My first view of this imposing structure.

Tuscany is an enchanting place filled with scenic beauty, but beneath the surface there is dark history. On a recent painting trip to Italy I had the opportunity to tour an abandoned psychiatric hospital in the town of Volterra. In the late 19th Century when it was opened, it was a state-of-the-art asylum that promoted fresh air and work therapy.  But as the years went on it became overcrowded and developed a reputation as a place of cruelty, and was finally closed in 1978.  It now sits on hundreds of acres — abandoned, decaying, and being reclaimed by nature.

Every door in the facility has metal bars that are now rusting.

There are stories that Mussolini used it to house political prisoners during the Fascist regime. The story of the Ospedale Psichiatrico di Volterra is similar to many psychiatric facilities in America, including Letchworth Village where I visited and photographed in 2013 with medical historian Michael Nevins. Letchworth however, did not have bars on windows and doors.

This is one of the tub rooms. Cold water baths were one of the treatments for mental illness.

This post presents some of the best photographs I took there, which convey the eerie silence that bespeaks the suffering of thousands of people whose stories were never told. This place was known as ‘the place of no return’ because people who entered never left. Caches of letters written by inmates were never sent, and you can see rusting bars on every window and door. People sent here included not only the mentally ill, but the unwanted of society including unwed mothers and political prisoners.

A typical view of a hallway in the crumbling facility.

Part of the graffiti scratched into the walls with a belt buckle over many years by an inmate, Oreste Ferdinand Nannetti.

One of the inmates actually achieved posthumous fame as a graffiti artist. His name was Oreste Fernando Nannetti, and referred to himself as NOF4, the first letters of his name and 4, his ID number in the asylum. He spent years carving his life story and religious thoughts into the walls around the courtyard using his belt buckle. Most of his work has succumbed to decay, but there is still some to see and photograph.

This is the overgrown yard where mental patients got exercise and fresh air. Today the thick trees overhead allow little sunlight into the area.

One of the spookiest things was that although the place was being reclaimed by nature, the greenery seemed to stop at the door. There were few if any plants inside the facility, and although the air was filled with the songs of birds, there were no birds inside although most of the glass window panes were smashed leaving the windows wide open. It was as if nature was fearful of entering the crumbling structure.

Each building was named for a famous psychiatrist. This one was named for Jean Martin Charcot, who was alive when the facility was founded in 1888.

This wasn’t part of my planned trip, but when I found out about this place I decided I had to go. When I told my host I was visiting there, she became visibly shaken and urged me not to go because of all the bad spirits that lived there and all the suffering that took place. I admit, after talking to her I was a bit spooked and almost cancelled my trip. But I didn’t allow evil spirits to stop me and set out the following day with a private guide.

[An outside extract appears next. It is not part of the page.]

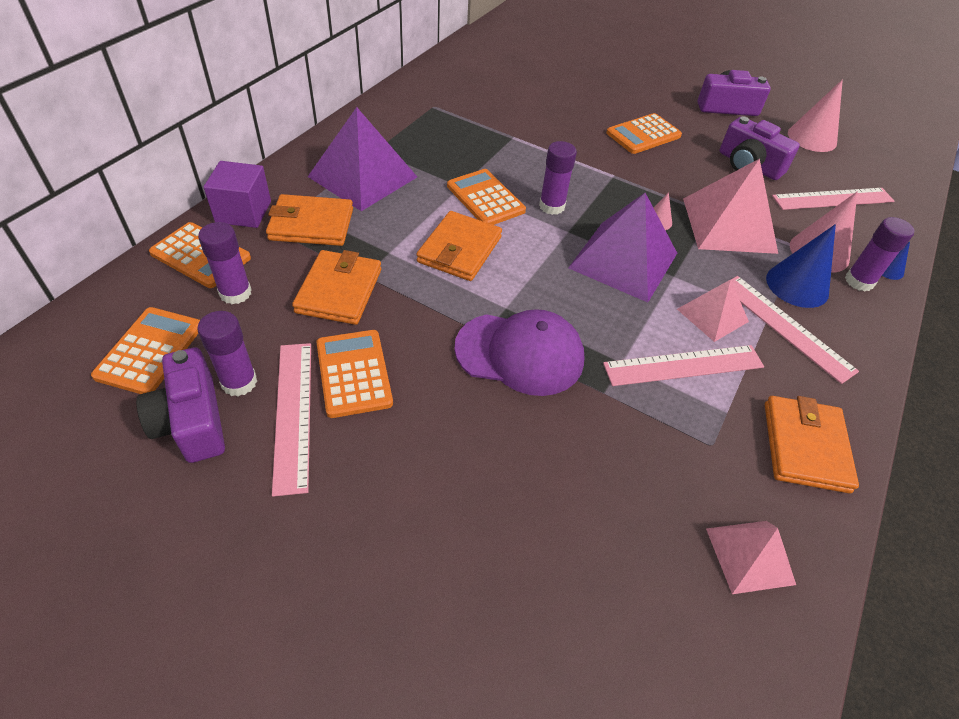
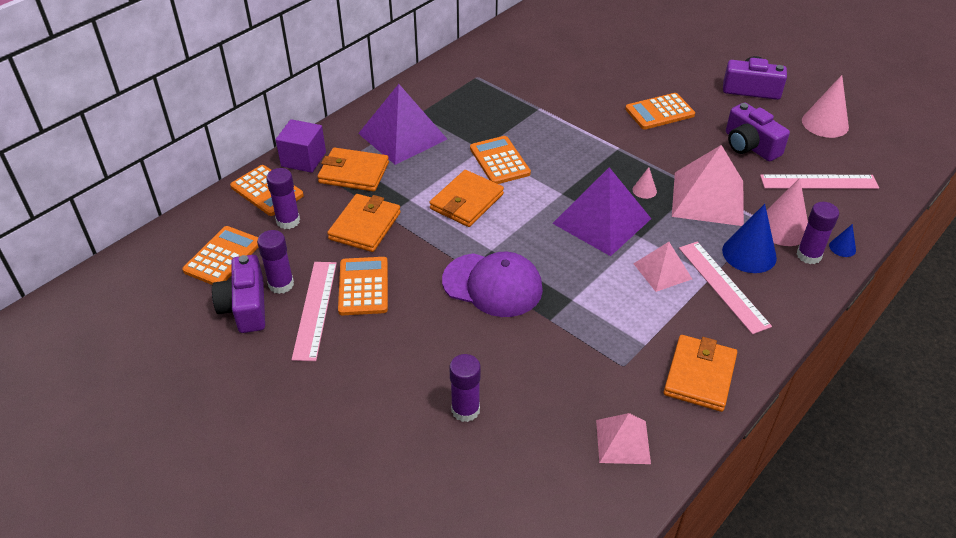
camera: 15 degrees right, 5 degrees down
(552, 206) = (554, 171): purple glue stick -> purple glue stick (465, 410)
(683, 365) = (622, 307): pink ruler -> none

Another entrance to the Charcot building.

A glass sign for the abandoned chemistry and microbiology laboratory.

Jeffrey M Levine MD

In the 1950s the inmates were put to work as free labor to excavate a massive Roman amphitheater that today is a tourist attraction.

An engraving from the early 20th Century showing the hospital grounds when it was active.

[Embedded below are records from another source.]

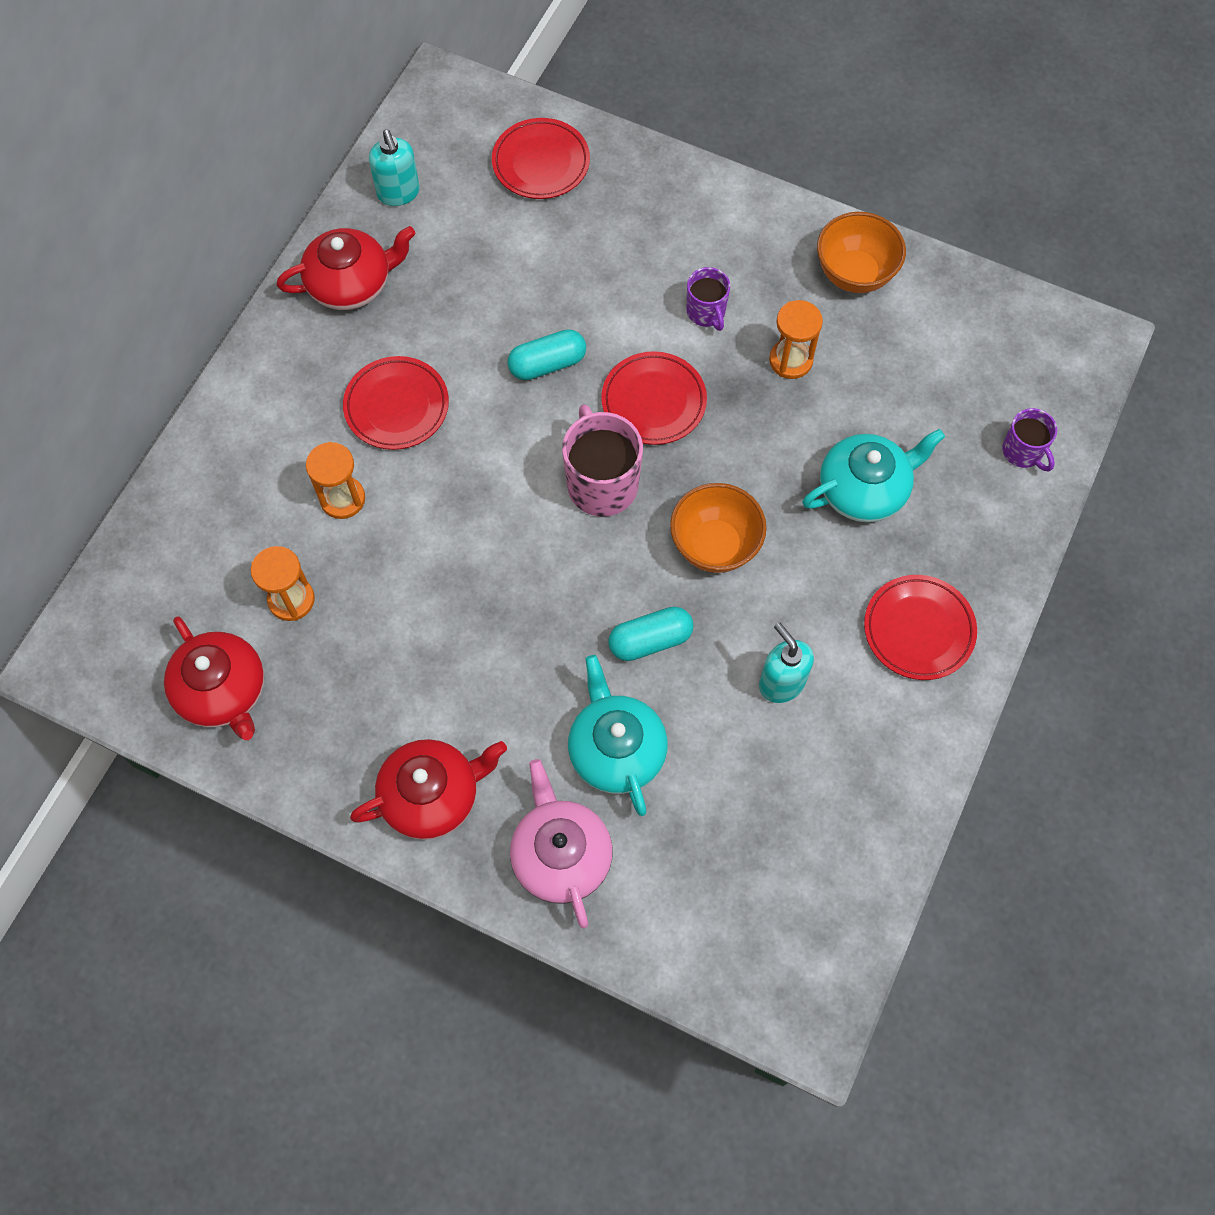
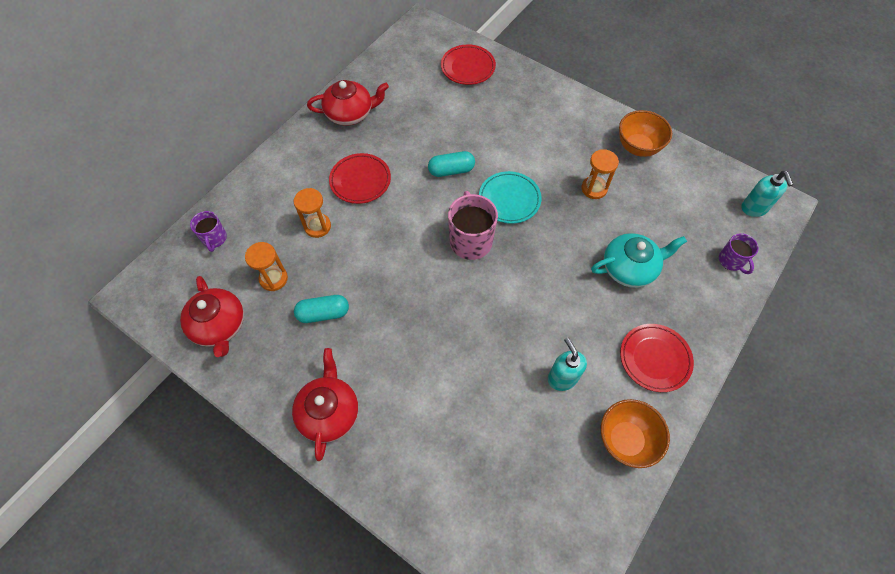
camera: 10 degrees right, 5 degrees down
(398, 193) = (387, 72): turquoise soap dispenser -> turquoise soap dispenser (754, 208)
(432, 795) = (329, 412): red teapot -> red teapot turned 75 degrees counterclockwise
(561, 855) = (402, 466): pink teapot -> none
(616, 750) = (450, 403): turquoise teapot -> none
(650, 640) = (483, 337): turquoise capsule -> turquoise capsule (323, 313)
(653, 401) = (509, 199): red plate -> turquoise plate
(706, 312) = (548, 156): purple mug -> purple mug (214, 239)
(715, 545) = (533, 287): orange bowl -> orange bowl (625, 440)

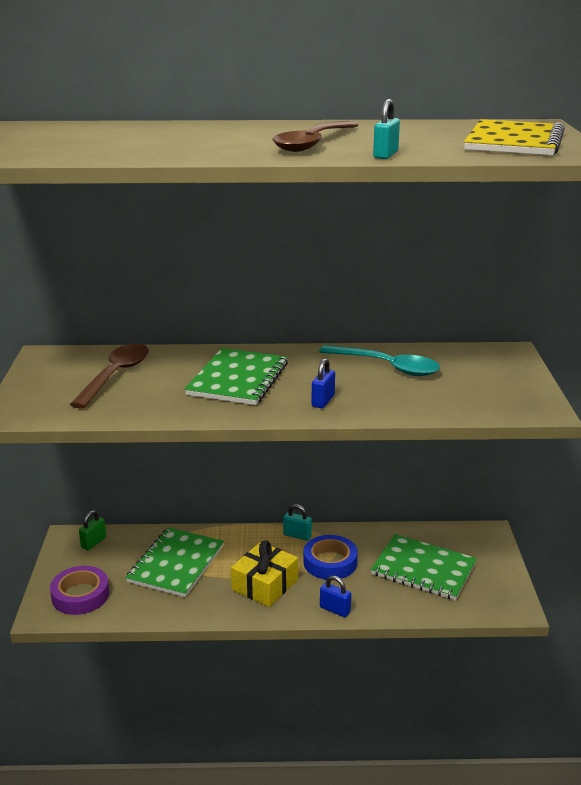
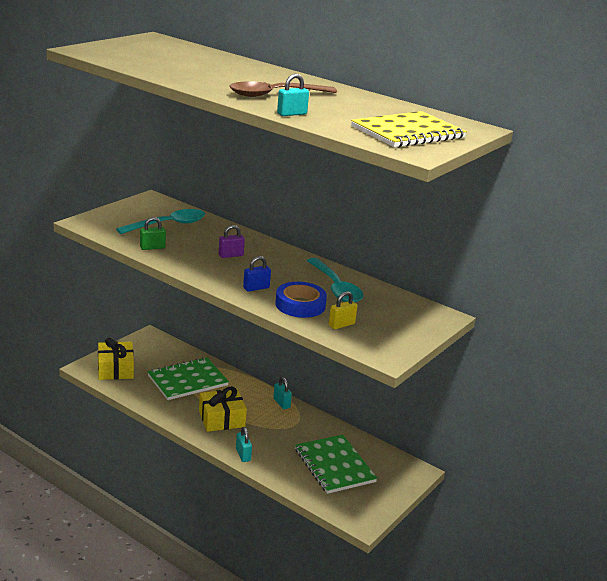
camera: 35 degrees right, 0 degrees up
(80, 595) = (115, 369): purple tape -> yellow gift
(93, 542) = (159, 345): green padlock -> green padlock (152, 247)
(116, 375) = (168, 225): brown spoon -> turquoise spoon
(238, 379) = (231, 255): green notebook -> purple padlock
(330, 562) = (279, 429): blue tape -> blue tape (300, 305)
(335, 609) = (243, 455): blue padlock -> turquoise padlock
(457, 399) = (341, 325): none -> yellow padlock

I had the opportunity to read the medical director’s report from 1910.  His name was Dr. Luigi Scabia, and when he died in 1934, he chose to be buried in the cemetery on the grounds of the asylum. This report had engravings of the facility when it was open, and photos of some of the medieval-looking treatment devices.

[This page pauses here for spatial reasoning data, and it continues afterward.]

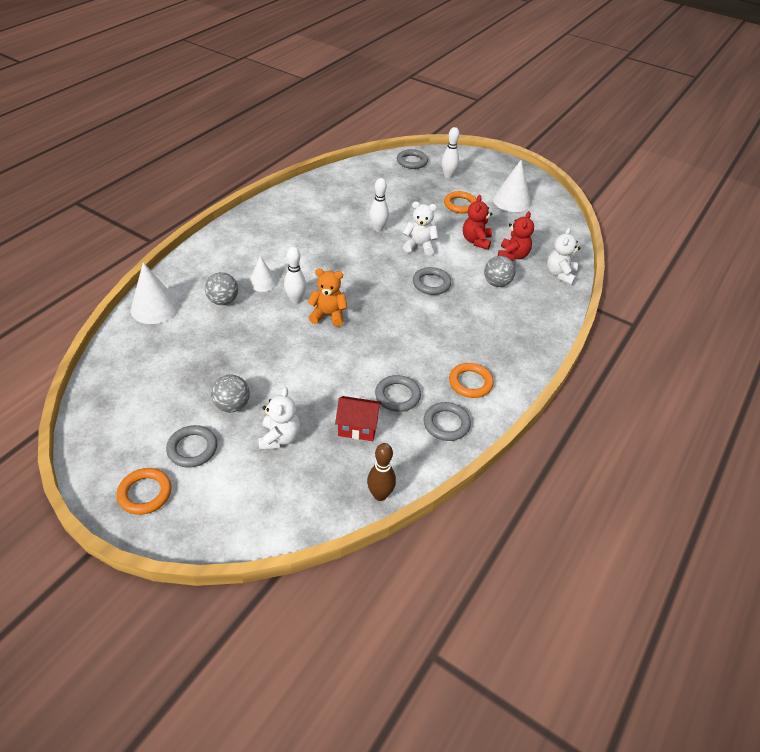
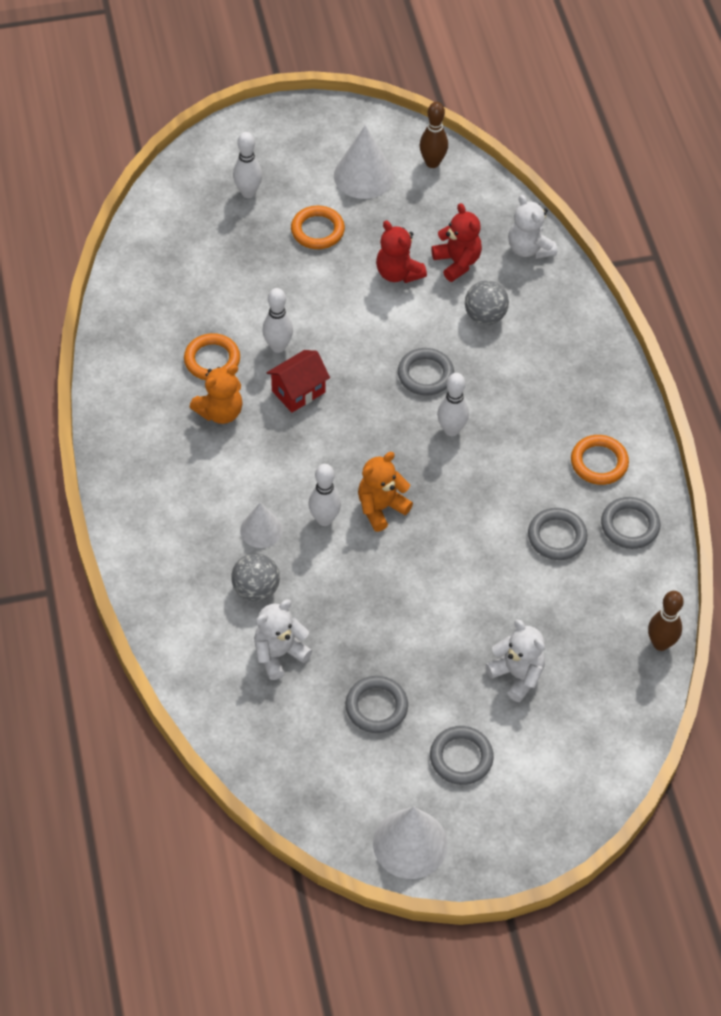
camera: 45 degrees left, 10 degrees up
(145, 493) = (483, 831): orange ring -> orange ring (212, 360)
(155, 307) = (200, 663): white cone -> white cone (410, 843)
(232, 405) = (433, 686): grey ball -> none
(316, 232) = (220, 412): none -> orange teddy bear
(358, 427) = (565, 600): red house -> red house (298, 391)
(411, 312) = (451, 430): none -> white bowling pin
(412, 161) = (178, 203): grey ring -> grey ring (376, 707)
(419, 246) = (351, 333): white teddy bear -> white teddy bear (279, 654)
(554, 216) = (432, 163): none -> brown bowling pin

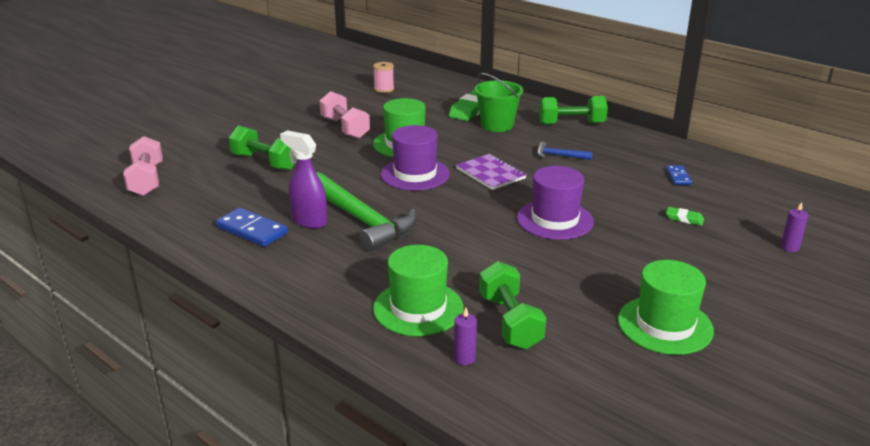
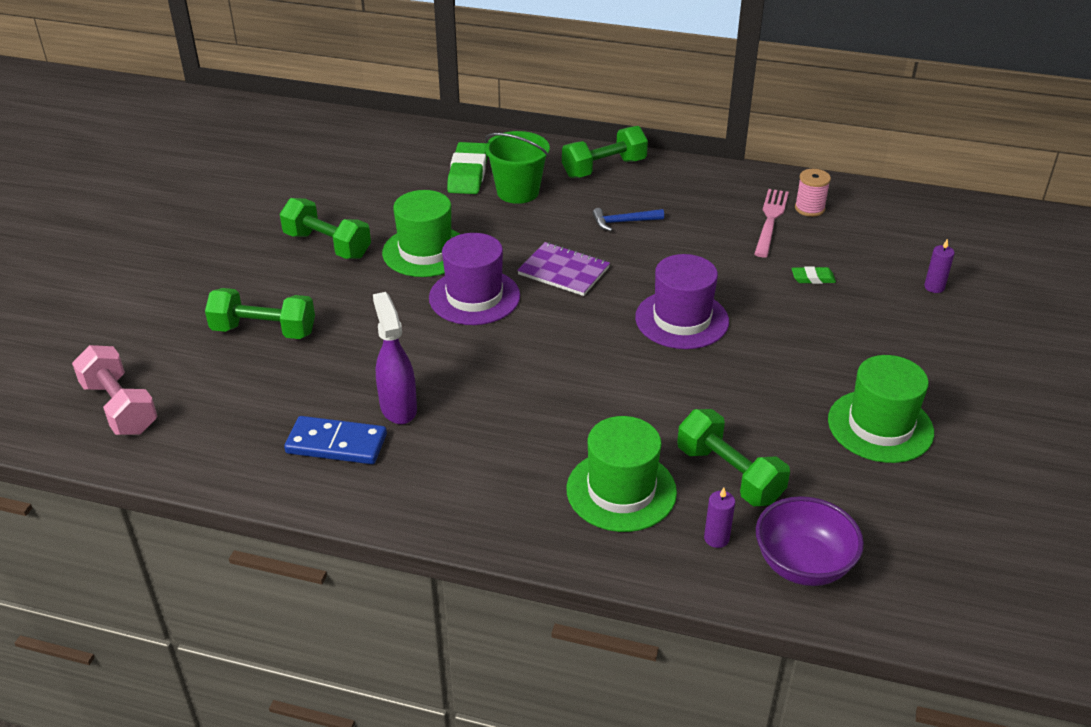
camera: 25 degrees left, 10 degrees up
(309, 221) = (398, 408): purple spray bottle -> purple spray bottle turned 60 degrees clockwise
(345, 128) = (327, 245): pink dumbbell -> green dumbbell
(362, 220) = (463, 386): green hammer -> none
(384, 89) = (328, 165): pink spool -> pink spool (809, 208)
(520, 396) = (803, 564): none -> purple bowl
(678, 177) = (770, 219): blue domino -> pink fork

A photo from the medical director’s report of 1910 showing one of the electrical treatment devices.

Visiting this place was both chilling and moving. Chilling because of the spookiness of the place, its ominous arched windows covered with rusting bars and wild foliage. Moving because of the suffering that took place here. It was an unplanned highlight of my Italy trip that reminded me of the vastness of the history of the medical profession that is now forgotten.


Reference for this post was: Scabia, L.  Il Frencomio De S Girolomo in Volterra.  Volterra: Stailimento Tipografico A Carnieri 1910.